Capital construction halts to allow first-graders to continue tradition
When work began on Phase 1 of Broadalbin-Perth’s $39.7 million capital project, first-grade teacher Cindy Hartney had one question: Would her class be able to take its yearly trip into the woods behind The Learning Community? On the morning of Thursday, June 1, construction stopped so that Hartney and her class could take that trip into the woods to carry on a tradition that is now in its seventh year.
The students’ mission: Bury a time capsule filled with individual and class mementos, student artwork and writing, and letters from their teachers. Hartney’s hope is that the students will return to the site of the buried time capsule 11 years from now when they are preparing to graduate from Broadalbin-Perth High School.

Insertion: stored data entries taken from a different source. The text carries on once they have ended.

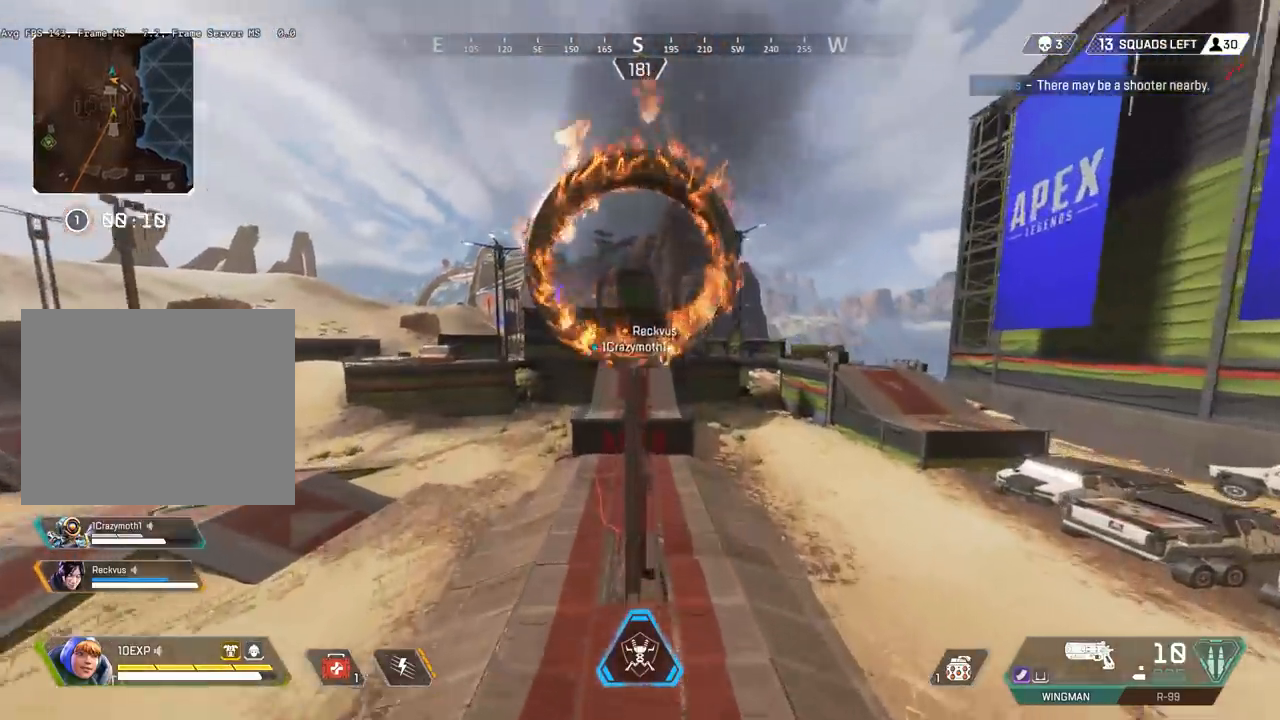
{"keys": ["shift", "w"], "events": []}
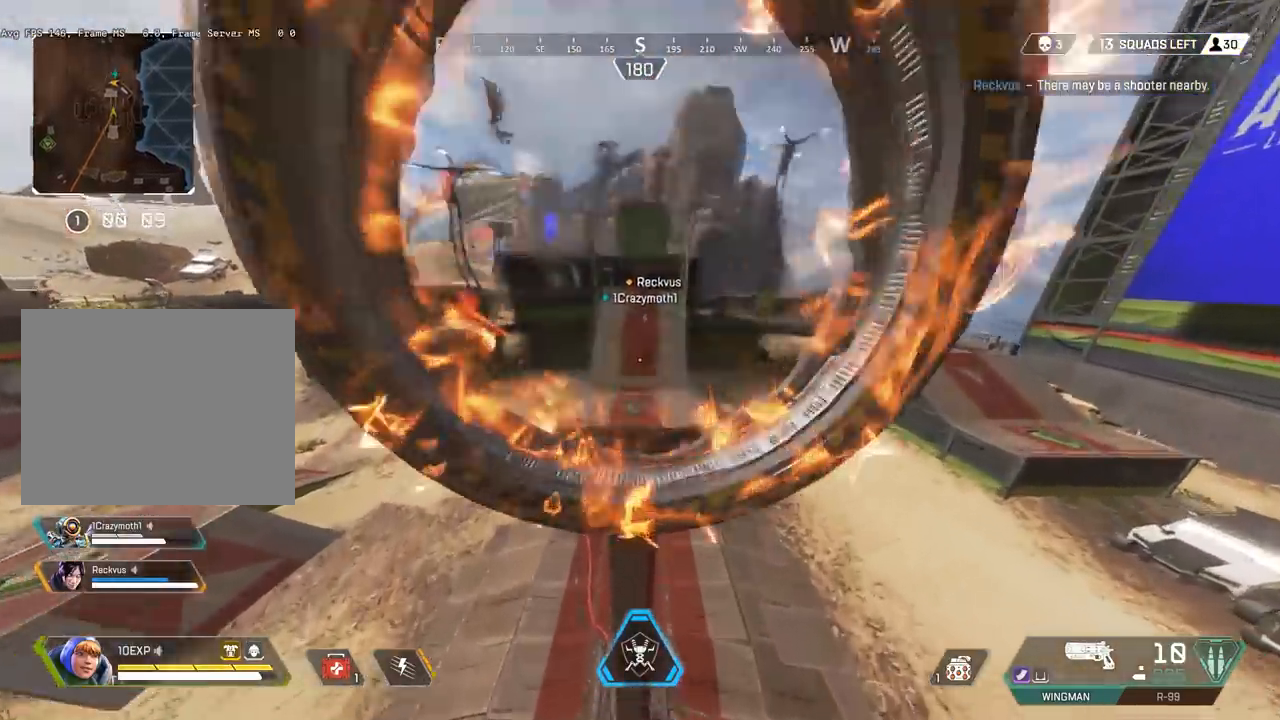
{"keys": ["shift", "w"], "events": []}
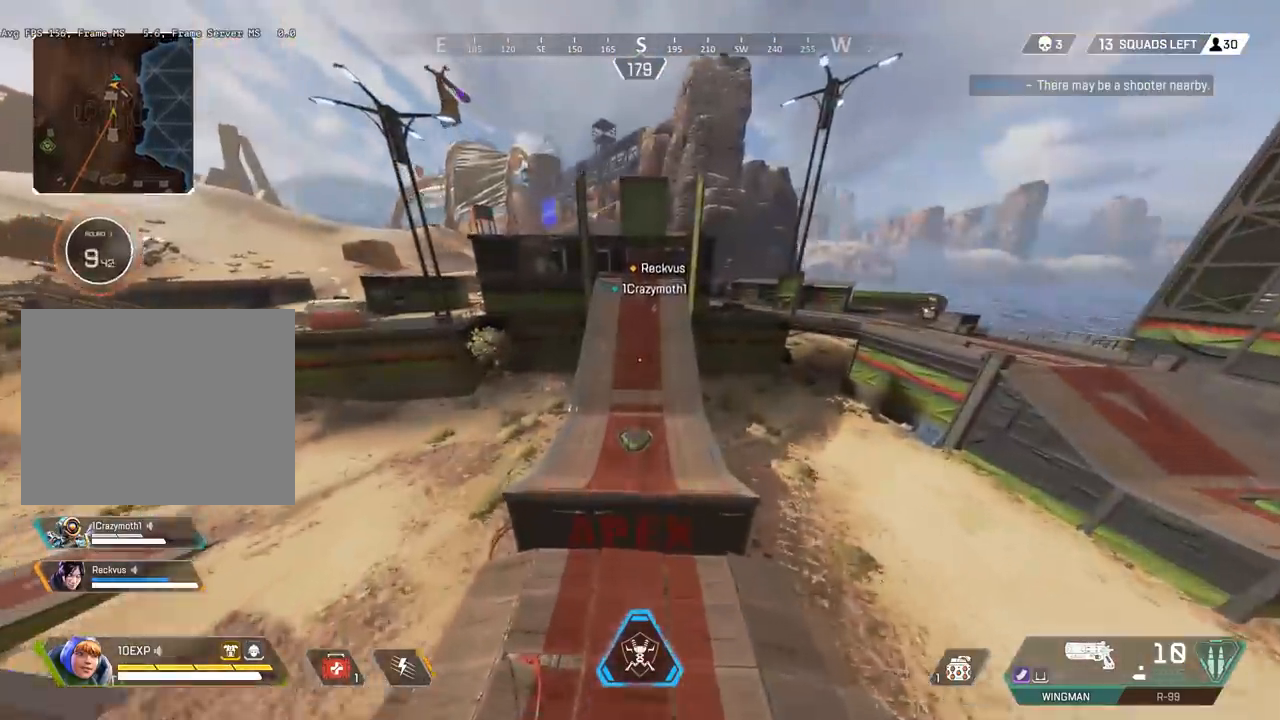
{"keys": ["a", "shift", "w"], "events": [[483, "a", "down"]]}
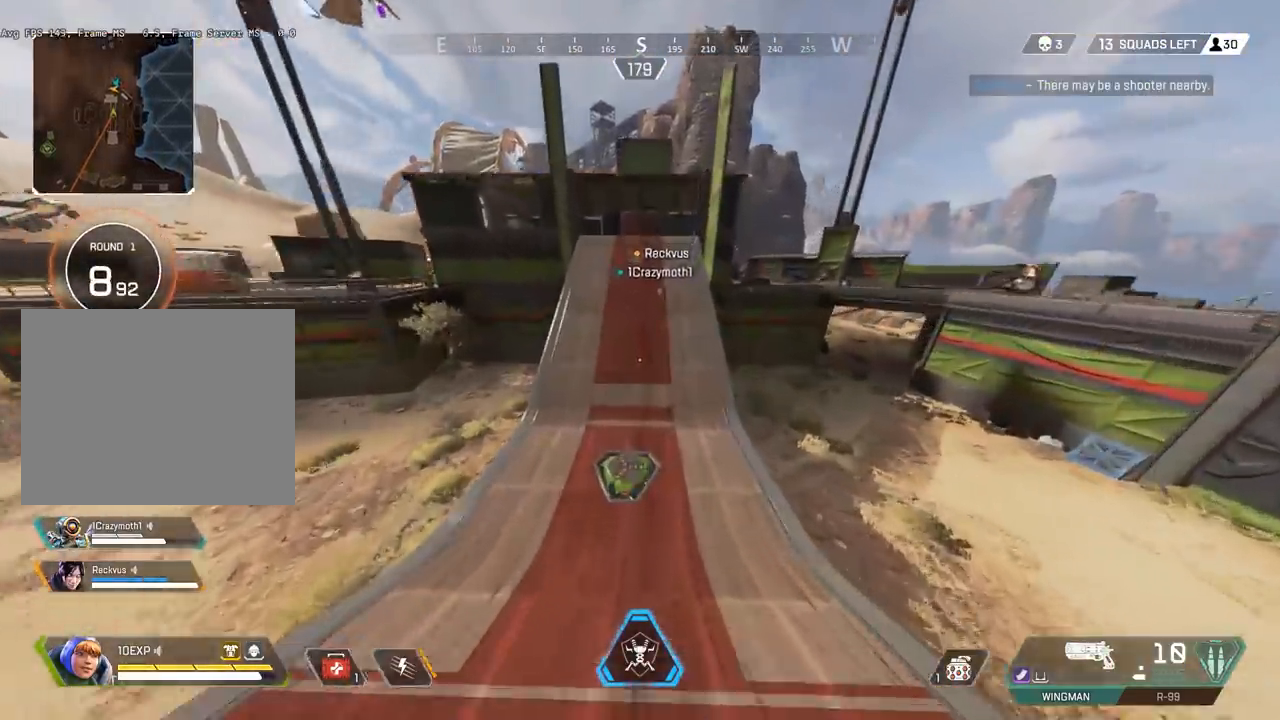
{"keys": ["shift", "w"], "events": [[217, "a", "up"], [317, "a", "down"], [483, "a", "up"]]}
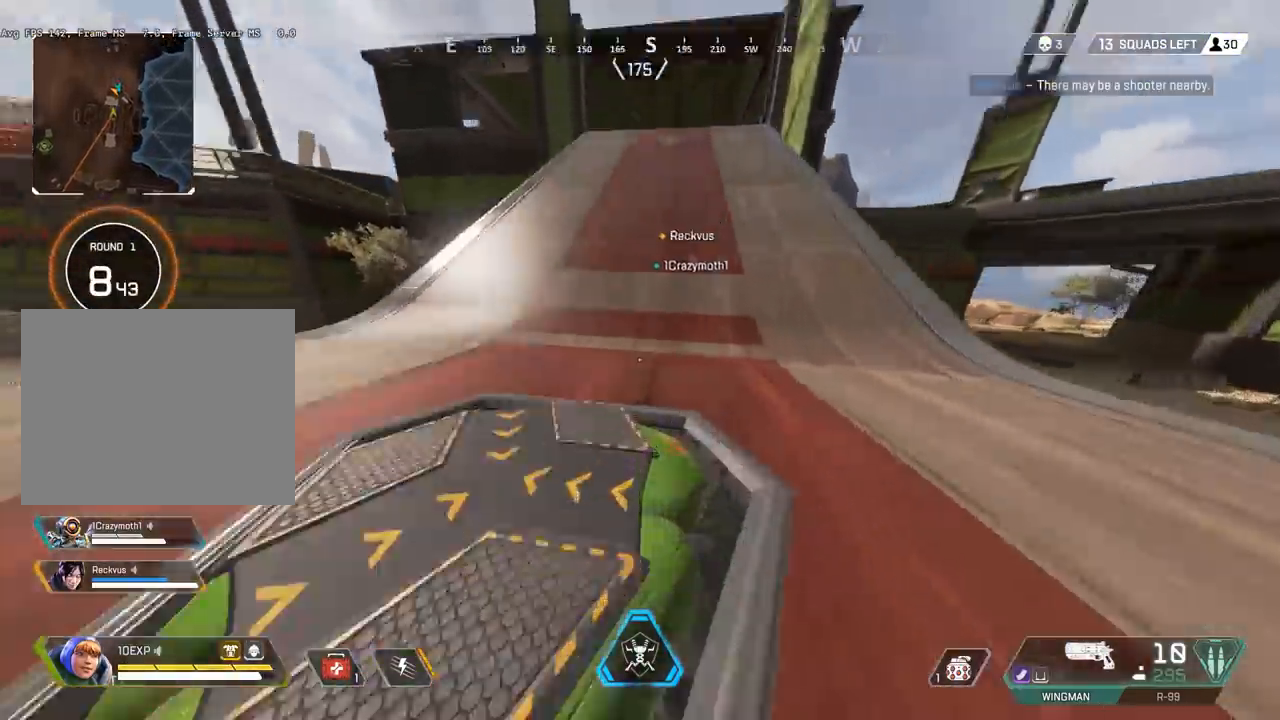
{"keys": ["shift", "w"], "events": []}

Hartney, her students and parent volunteers were accompanied to the capsule’s burial site by Nolan Smith, construction site representative for CSArch, the district’s architecture firm. Smith helped the children and adults navigate a muddy construction field and clamber through wooded areas to reach the existing nature trail.
“They definitely made some memories today,” Hartney said about the students’ unusual trek to the time capsule burial location. “They’ll be talking about this for years to come.”
The outdoor classroom, which is near where Hartney’s classes have buried their time capsules, is not being affected by the capital project. Hartney plans to continue this annual tradition with her classes in future years, unobstructed by construction work.